John McGeough and Anthony Lamacchia attended the National Association of Realtors Annual Convention in Anaheim, California, this past weekend to defend the Mortgage Interest Deduction and other critical issues in the current real estate market.
They participated in meetings focused on critical real estate topics such as extending the 2007 Mortgage Relief Act, set to expire December 2012, which allows taxpayers to exclude income from the cancellation of debt on their principal residence.
They were also involved in discussions on ways to reduce short sale fraud, extending the National Flood Insurance Program, which ensures access to affordable flood insurance, and keeping the Mortgage Interest Tax Deduction, currently targeted to be changed or eliminated by the bipartisan Joint Select Committee on Deficit Reduction (also known as the “Super Committee.”)
“We don’t think the Super Committee should touch the Mortgage Interest Deduction,” says Anthony Lamacchia, “There is a lot of talk about eliminating it for second homes. That would be devastating to areas like Cape Cod.”
Benefits of the Mortgage Interest Deduction
The Mortgage Interest Deduction has been a part of the federal tax code for almost a hundred years. 65% of families currently claiming the mortgage interest deduction earn less than $100,000 per year; 91% earn less than $200,000 annually. It saves families an average of more than $3000 a year, money that is often spent on living expenses, home improvements, and other items that actually help stimulate the economy.
The Mortgage Interest Deduction affects everyone, even those who don’t yet own a home. Market analysts believe getting rid of the Mortgage Interest Deduction would cause property values to decline by as much as 15%. And when home values fall, tax revenues follow suit. This, in turn, could cause property taxes to go up and if you rent, landlords will have to raise rents to make up for the loss.
The Mortgage Interest Deduction saves homeowners thousands of dollars. For instance, if you bought a home last year with a $200,000, 30-year, 5% fixed-rate mortgage and you’re in a 25% tax bracket, you’d save about $2,500 from the mortgage interest deduction alone in the first year you own your home.
Lamacchia is a new member of the Realtor Political Action Committee (RPAC), which recognized him in their big screen display at a Convention event held at the Angel Stadium. The RPAC along with the NAR Government Affairs Team has defended the Mortgage Interest Deduction in the past. McGeough and Lamacchia hope their involvement in these discussions will ensure no changes are made to the Mortgage Interest Deduction.
“We applaud the NAR government affairs team and the RPAC for their relentless work fighting for homeowners and Realtors in these important causes,” says John McGeough.
Some of the major mortgage lenders had large booths set up at the convention including Bank of America, JP Morgan Chase, PNC and Wells Fargo.
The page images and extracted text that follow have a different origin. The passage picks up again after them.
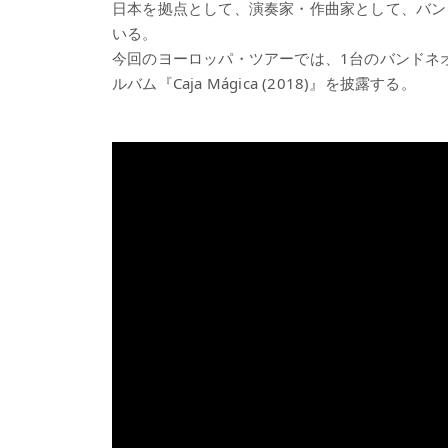
日本を拠点として、演奏家・作曲家として、バン
いる。
今回のヨーロッパ・ツアーでは、1台のバンドネ
ルバム『Caja Mágica (2018)』を披露する。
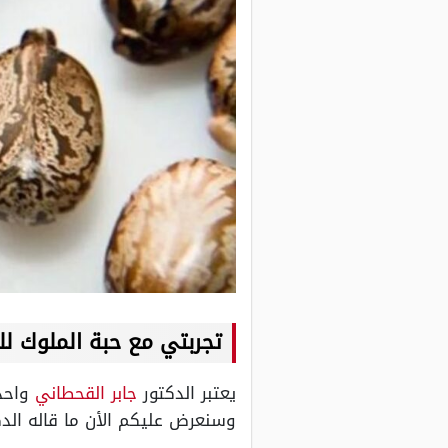
تجربتي مع حبة الملوك لل
يعتبر الدكتور
جابر القحطاني
واحد 
وسنعرض عليكم الأن ما قاله الد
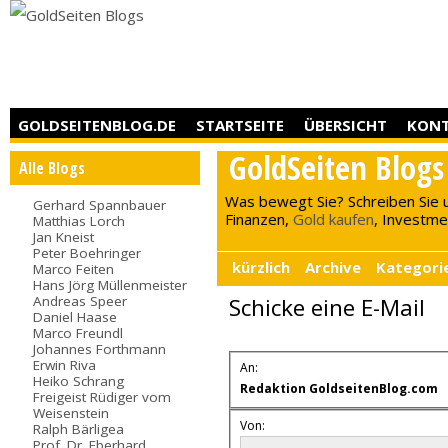
GOLDSEITENBLOG.DE
STARTSEITE
ÜBERSICHT
KON
GoldSeiten Blogs
Alle Blogs
Was bewegt Sie? Schreiben Sie 
Gerhard Spannbauer
Finanzen,
Gold kaufen
, Investment
Matthias Lorch
Jan Kneist
Peter Boehringer
kürzlich
Archive
Kategori
Marco Feiten
Hans Jörg Müllenmeister
Andreas Speer
Schicke eine E-Mail
Daniel Haase
Marco Freundl
Johannes Forthmann
Erwin Riva
An:
Heiko Schrang
Redaktion GoldseitenBlog.com
Freigeist Rüdiger vom
Weisenstein
Von:
Ralph Bärligea
Prof. Dr. Eberhard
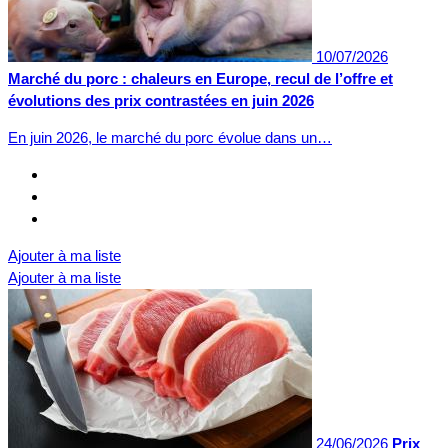
10/07/2026
Marché du porc : chaleurs en Europe, recul de l’offre et
évolutions des prix contrastées en juin 2026
En juin 2026, le marché du porc évolue dans un…
Ajouter à ma liste
Ajouter à ma liste
24/06/2026
Prix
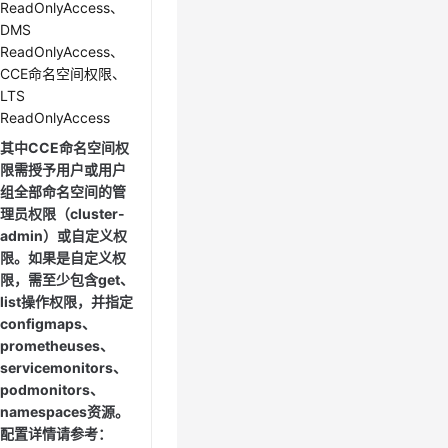
ReadOnlyAccess、
DMS
ReadOnlyAccess、
CCE命名空间权限、
LTS
ReadOnlyAccess
其中CCE命名空间权
限需授予用户或用户
组全部命名空间的管
理员权限（cluster-
admin）或自定义权
限。如果是自定义权
限，需至少包含get、
list操作权限，并指定
configmaps、
prometheuses、
servicemonitors、
podmonitors、
namespaces资源。
配置详情请参考：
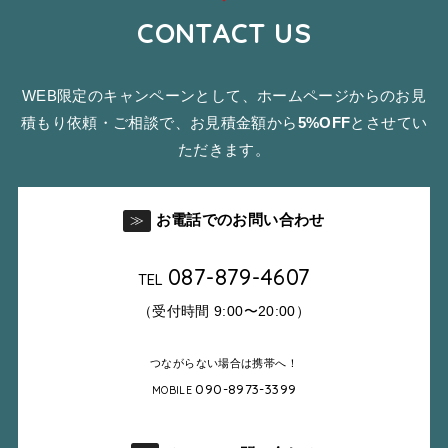
CONTACT US
WEB限定のキャンペーンとして、ホームページからのお見
積もり依頼・ご相談で、お見積金額から
5%OFF
とさせてい
ただきます。
お電話でのお問い合わせ
≫
087-879-4607
TEL
（受付時間 9:00〜20:00）
つながらない場合は携帯へ！
090-8973-3399
MOBILE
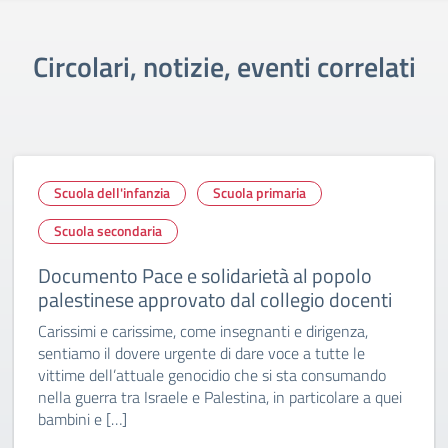
Circolari, notizie, eventi correlati
Scuola dell'infanzia
Scuola primaria
Scuola secondaria
Documento Pace e solidarietà al popolo
palestinese approvato dal collegio docenti
Carissimi e carissime, come insegnanti e dirigenza,
sentiamo il dovere urgente di dare voce a tutte le
vittime dell’attuale genocidio che si sta consumando
nella guerra tra Israele e Palestina, in particolare a quei
bambini e […]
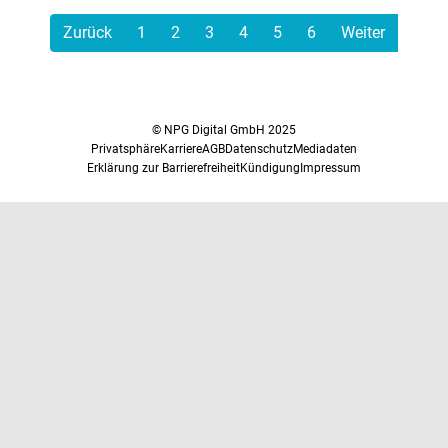
Zurück
1
2
3
4
5
6
Weiter
© NPG Digital GmbH 2025
Privatsphäre
Karriere
AGB
Datenschutz
Mediadaten
Erklärung zur Barrierefreiheit
Kündigung
Impressum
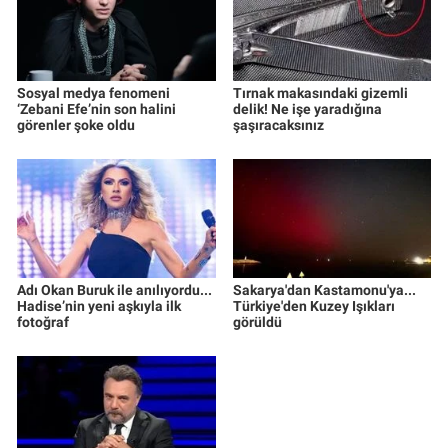
Sosyal medya fenomeni
Tırnak makasındaki gizemli
‘Zebani Efe’nin son halini
delik! Ne işe yaradığına
görenler şoke oldu
şaşıracaksınız
Adı Okan Buruk ile anılıyordu...
Sakarya'dan Kastamonu'ya...
Hadise’nin yeni aşkıyla ilk
Türkiye'den Kuzey Işıkları
fotoğraf
görüldü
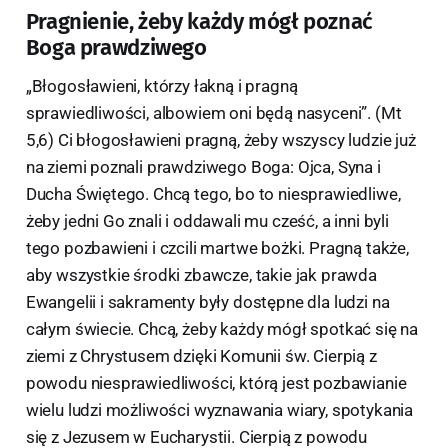
Pragnienie, żeby każdy mógł poznać
Boga prawdziwego
„Błogosławieni, którzy łakną i pragną
sprawiedliwości, albowiem oni będą nasyceni”. (Mt
5,6) Ci błogosławieni pragną, żeby wszyscy ludzie już
na ziemi poznali prawdziwego Boga: Ojca, Syna i
Ducha Świętego. Chcą tego, bo to niesprawiedliwe,
żeby jedni Go znali i oddawali mu cześć, a inni byli
tego pozbawieni i czcili martwe bożki. Pragną także,
aby wszystkie środki zbawcze, takie jak prawda
Ewangelii i sakramenty były dostępne dla ludzi na
całym świecie. Chcą, żeby każdy mógł spotkać się na
ziemi z Chrystusem dzięki Komunii św. Cierpią z
powodu niesprawiedliwości, którą jest pozbawianie
wielu ludzi możliwości wyznawania wiary, spotykania
się z Jezusem w Eucharystii. Cierpią z powodu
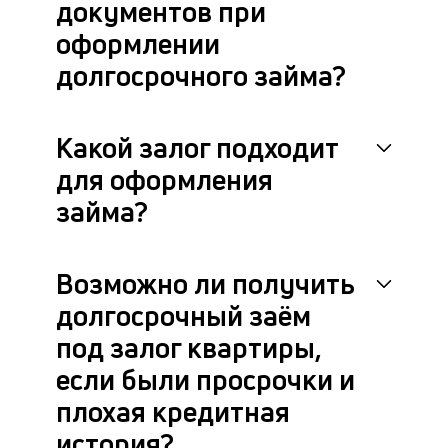
документов при
П
оформлении
оц
долгосрочного займа?
он
за
на
до
Какой залог подходит
за
по
для оформления
за
займа?
н
с
на
бл
Возможно ли получить
че
долгосрочный заём
в
це
под залог квартиры,
ан
м
если были просрочки и
др
плохая кредитная
фа
история?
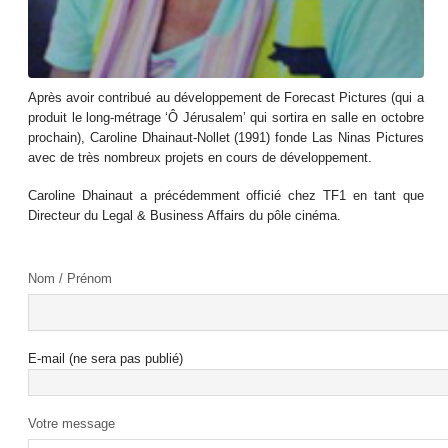
Après avoir contribué au développement de Forecast Pictures (qui a
produit le long-métrage ‘Ô Jérusalem’ qui sortira en salle en octobre
prochain), Caroline Dhainaut-Nollet (1991) fonde Las Ninas Pictures
avec de très nombreux projets en cours de développement.
Caroline Dhainaut a précédemment officié chez TF1 en tant que
Directeur du Legal & Business Affairs du pôle cinéma.
Nom / Prénom
E-mail (ne sera pas publié)
Votre message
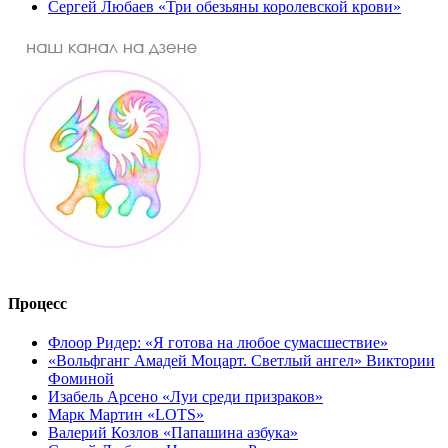
Сергей Любаев «Три обезьяны королевской крови»
Процесс
Флоор Ридер: «Я готова на любое сумасшествие»
«Вольфганг Амадей Моцарт. Светлый ангел» Виктории
Фоминой
Изабель Арсено «Луи среди призраков»
Марк Мартин «LOTS»
Валерий Козлов «Папашина азбука»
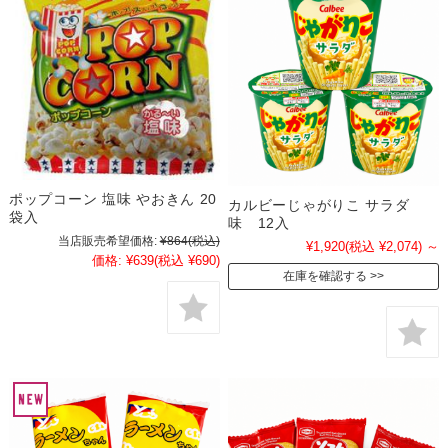
ポップコーン 塩味 やおきん 20
カルビーじゃがりこ サラダ
袋入
味 12入
当店販売希望価格:
¥864
(税込)
¥1,920
(税込 ¥2,074)
～
価格:
¥639
(税込 ¥690)
在庫を確認する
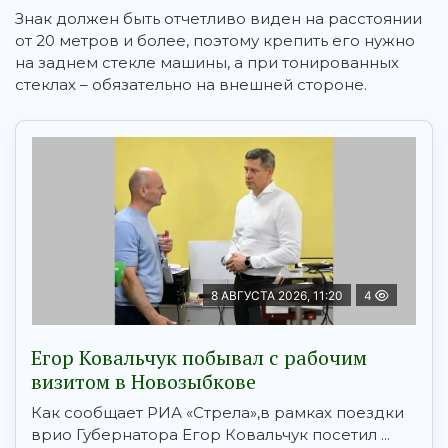
Знак должен быть отчетливо виден на расстоянии
от 20 метров и более, поэтому крепить его нужно
на заднем стекле машины, а при тонированных
стеклах – обязательно на внешней стороне.
8 АВГУСТА 2026, 11:20
4
Егор Ковальчук побывал с рабочим
визитом в Новозыбкове
Как сообщает РИА «Стрела»,в рамках поездки
врио Губернатора Егор Ковальчук посетил ...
Their primary focus was building their home mortgage relationships with real estate agents, but Bank of America also set up a team of short sale escalation negotiators on site to assist Realtors with any short sales they may be having trouble with.
“Just like at last year’s convention, I was once again especially impressed with Bank of America for trying to help Realtors,” says Lamacchia. “It also gave us a chance to meet some of the people who have assisted us with our short sales over the years. Bank of America has had their troubles since their takeover of Countrywide Home loans but they certainly put in a lot of effort to right the ship.”
The Greater Boston Association of Realtors and the Massachusetts Association of Realtors both held receptions on separate nights at the convention.
“It was nice to be able to spend some time talking with many of our fellow Realtors who we do business with,” says Lamacchia.
“It was a productive 3 days; we always seem to gain insight when we travel to these events. We have been getting more and more involved with NAR’s government affairs committee and it is proving to be worth it as they are a great group of people,” says McGeough.
The National Association of Realtors Annual Conference held more than 100 education sessions, featuring nationally-recognized speakers, trainers, and industry experts, to discuss critical issues of value to Realtors. Over 18,000 Realtors from across the country and some from around the world attended.